# [REQUIREMENT]
Your answer must be every line of the data below that holds the string "Servicio", copied exactly.

━━ RECORDED INFORMATION ━━

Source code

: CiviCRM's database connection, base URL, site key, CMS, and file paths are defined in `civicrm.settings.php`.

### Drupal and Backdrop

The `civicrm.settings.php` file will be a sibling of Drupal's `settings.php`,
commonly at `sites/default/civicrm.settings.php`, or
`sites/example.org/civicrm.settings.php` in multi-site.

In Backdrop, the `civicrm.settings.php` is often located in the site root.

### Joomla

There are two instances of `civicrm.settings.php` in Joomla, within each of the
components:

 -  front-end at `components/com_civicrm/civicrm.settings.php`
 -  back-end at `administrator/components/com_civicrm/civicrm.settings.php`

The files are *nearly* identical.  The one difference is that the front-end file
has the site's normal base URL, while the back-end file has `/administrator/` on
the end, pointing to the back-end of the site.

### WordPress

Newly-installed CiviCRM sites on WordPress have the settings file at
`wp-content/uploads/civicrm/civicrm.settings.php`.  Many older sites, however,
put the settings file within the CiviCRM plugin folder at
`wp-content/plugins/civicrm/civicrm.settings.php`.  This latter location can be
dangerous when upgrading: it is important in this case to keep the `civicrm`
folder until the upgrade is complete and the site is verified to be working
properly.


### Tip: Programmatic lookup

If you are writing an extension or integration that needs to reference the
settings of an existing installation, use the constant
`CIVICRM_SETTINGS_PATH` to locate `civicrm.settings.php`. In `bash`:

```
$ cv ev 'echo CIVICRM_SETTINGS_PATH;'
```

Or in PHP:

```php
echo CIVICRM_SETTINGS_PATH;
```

━━━
━━ RECORDED INFORMATION ━━

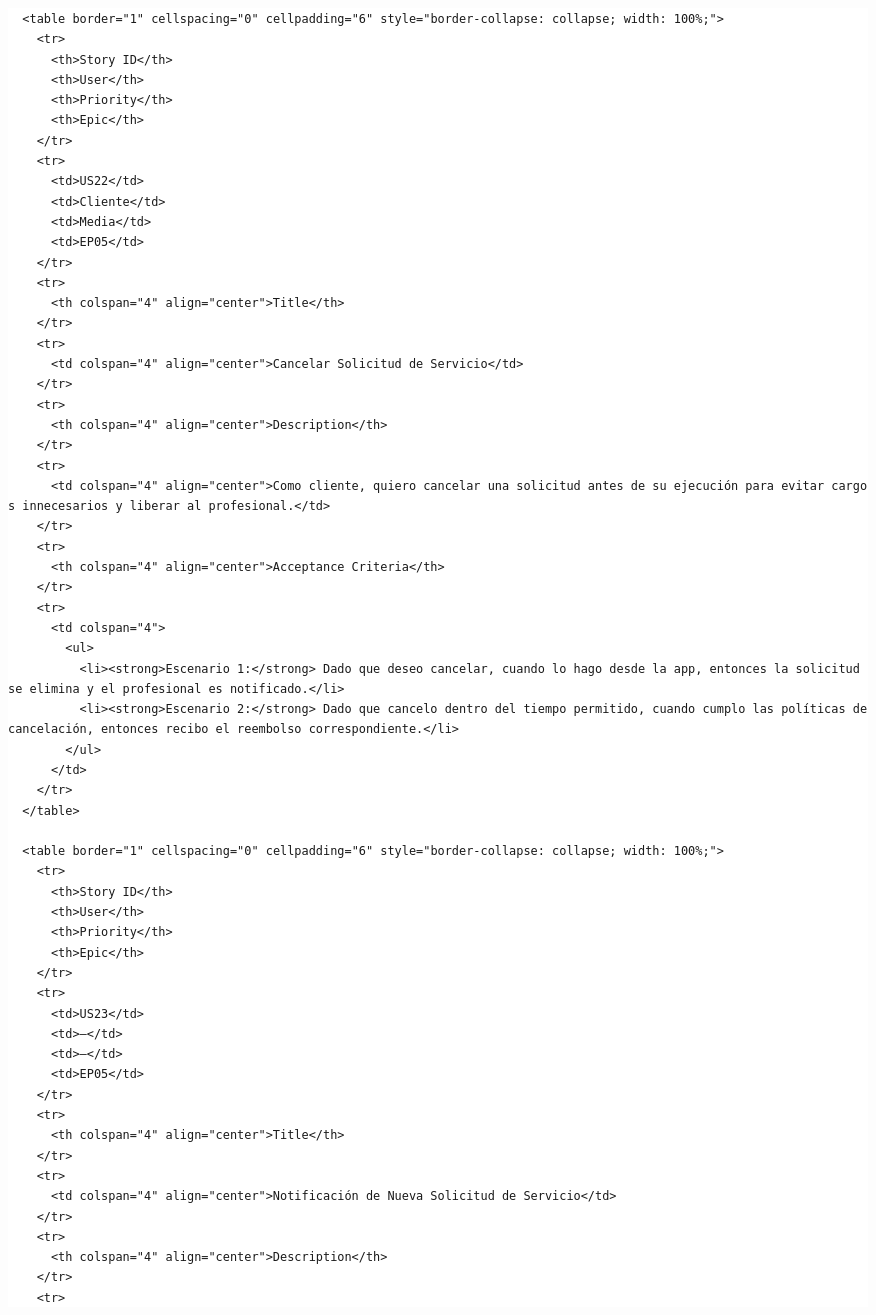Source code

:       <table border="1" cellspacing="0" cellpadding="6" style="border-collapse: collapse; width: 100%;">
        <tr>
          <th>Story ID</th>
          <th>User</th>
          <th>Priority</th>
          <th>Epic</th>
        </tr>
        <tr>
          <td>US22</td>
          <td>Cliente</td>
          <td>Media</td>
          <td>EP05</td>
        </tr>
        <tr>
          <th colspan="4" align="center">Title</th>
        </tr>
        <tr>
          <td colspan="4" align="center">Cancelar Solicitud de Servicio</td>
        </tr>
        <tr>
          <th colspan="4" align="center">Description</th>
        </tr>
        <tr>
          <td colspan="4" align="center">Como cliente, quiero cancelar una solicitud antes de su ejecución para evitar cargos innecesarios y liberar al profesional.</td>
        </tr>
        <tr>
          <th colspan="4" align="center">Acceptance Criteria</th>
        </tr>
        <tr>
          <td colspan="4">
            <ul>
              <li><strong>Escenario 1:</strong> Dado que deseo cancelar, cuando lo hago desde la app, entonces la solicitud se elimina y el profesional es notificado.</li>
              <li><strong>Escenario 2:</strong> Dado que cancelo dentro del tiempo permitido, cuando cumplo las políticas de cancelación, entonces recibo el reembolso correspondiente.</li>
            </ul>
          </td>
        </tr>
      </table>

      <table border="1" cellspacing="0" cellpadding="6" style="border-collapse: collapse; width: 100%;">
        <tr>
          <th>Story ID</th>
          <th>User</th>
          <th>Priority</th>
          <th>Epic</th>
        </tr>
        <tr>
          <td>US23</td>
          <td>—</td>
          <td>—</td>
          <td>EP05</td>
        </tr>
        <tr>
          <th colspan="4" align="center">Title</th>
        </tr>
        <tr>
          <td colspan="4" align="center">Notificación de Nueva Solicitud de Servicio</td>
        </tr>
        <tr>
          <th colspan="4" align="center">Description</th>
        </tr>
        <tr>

━━━
━━ RECORDED INFORMATION ━━

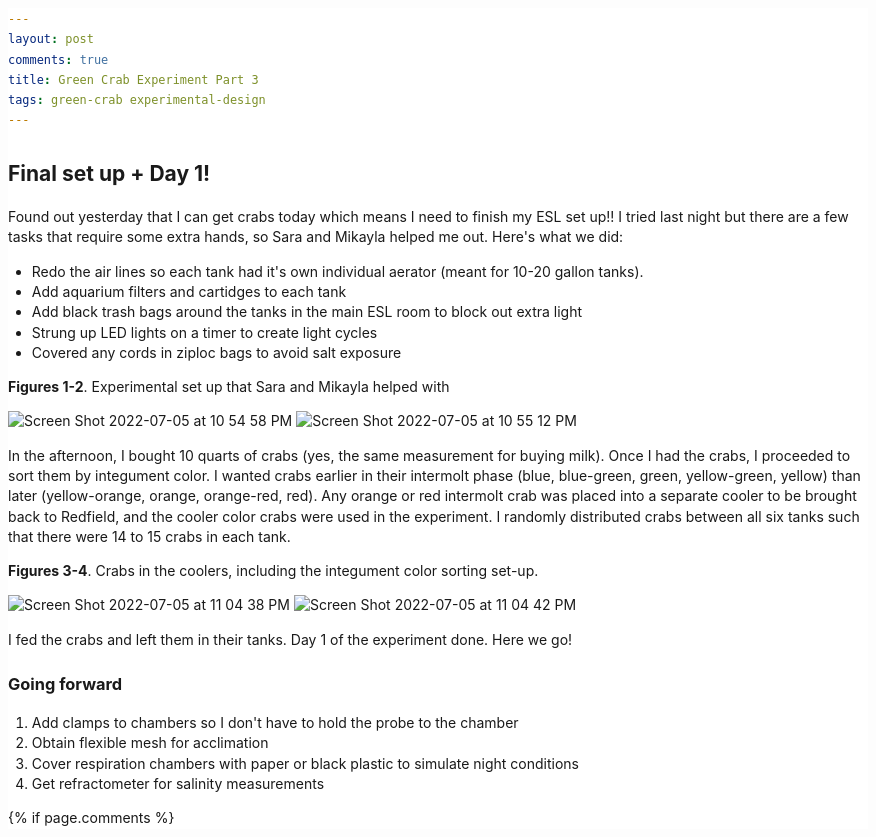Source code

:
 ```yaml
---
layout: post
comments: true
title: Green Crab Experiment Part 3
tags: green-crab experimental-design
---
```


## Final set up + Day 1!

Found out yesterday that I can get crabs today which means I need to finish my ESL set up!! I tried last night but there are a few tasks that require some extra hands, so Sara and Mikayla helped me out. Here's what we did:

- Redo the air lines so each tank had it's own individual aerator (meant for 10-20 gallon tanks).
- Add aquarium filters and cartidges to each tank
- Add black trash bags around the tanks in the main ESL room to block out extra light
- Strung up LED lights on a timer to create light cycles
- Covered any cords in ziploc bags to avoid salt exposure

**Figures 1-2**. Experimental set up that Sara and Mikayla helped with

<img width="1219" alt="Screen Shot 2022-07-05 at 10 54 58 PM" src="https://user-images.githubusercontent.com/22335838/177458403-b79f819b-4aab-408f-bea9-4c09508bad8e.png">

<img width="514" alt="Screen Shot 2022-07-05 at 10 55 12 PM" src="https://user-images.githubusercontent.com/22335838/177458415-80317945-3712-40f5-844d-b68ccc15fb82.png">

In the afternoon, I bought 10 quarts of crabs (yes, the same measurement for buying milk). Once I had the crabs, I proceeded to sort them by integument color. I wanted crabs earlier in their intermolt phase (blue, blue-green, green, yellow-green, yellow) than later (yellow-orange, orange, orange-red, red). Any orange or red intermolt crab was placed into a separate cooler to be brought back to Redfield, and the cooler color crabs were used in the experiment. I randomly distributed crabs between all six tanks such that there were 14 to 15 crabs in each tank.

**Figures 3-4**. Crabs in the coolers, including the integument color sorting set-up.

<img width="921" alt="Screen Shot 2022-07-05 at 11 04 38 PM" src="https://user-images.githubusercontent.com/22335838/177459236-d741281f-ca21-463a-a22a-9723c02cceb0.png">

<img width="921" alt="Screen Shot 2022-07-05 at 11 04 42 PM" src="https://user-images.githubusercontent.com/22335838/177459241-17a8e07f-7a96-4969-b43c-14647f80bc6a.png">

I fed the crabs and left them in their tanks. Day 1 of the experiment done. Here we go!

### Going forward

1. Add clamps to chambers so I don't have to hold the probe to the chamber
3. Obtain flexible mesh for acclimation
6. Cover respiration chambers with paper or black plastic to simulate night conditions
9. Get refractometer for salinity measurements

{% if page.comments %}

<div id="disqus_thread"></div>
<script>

━━━

# [ANSWER TO THIS EXERCISE]
          <td colspan="4" align="center">Cancelar Solicitud de Servicio</td>
          <td colspan="4" align="center">Notificación de Nueva Solicitud de Servicio</td>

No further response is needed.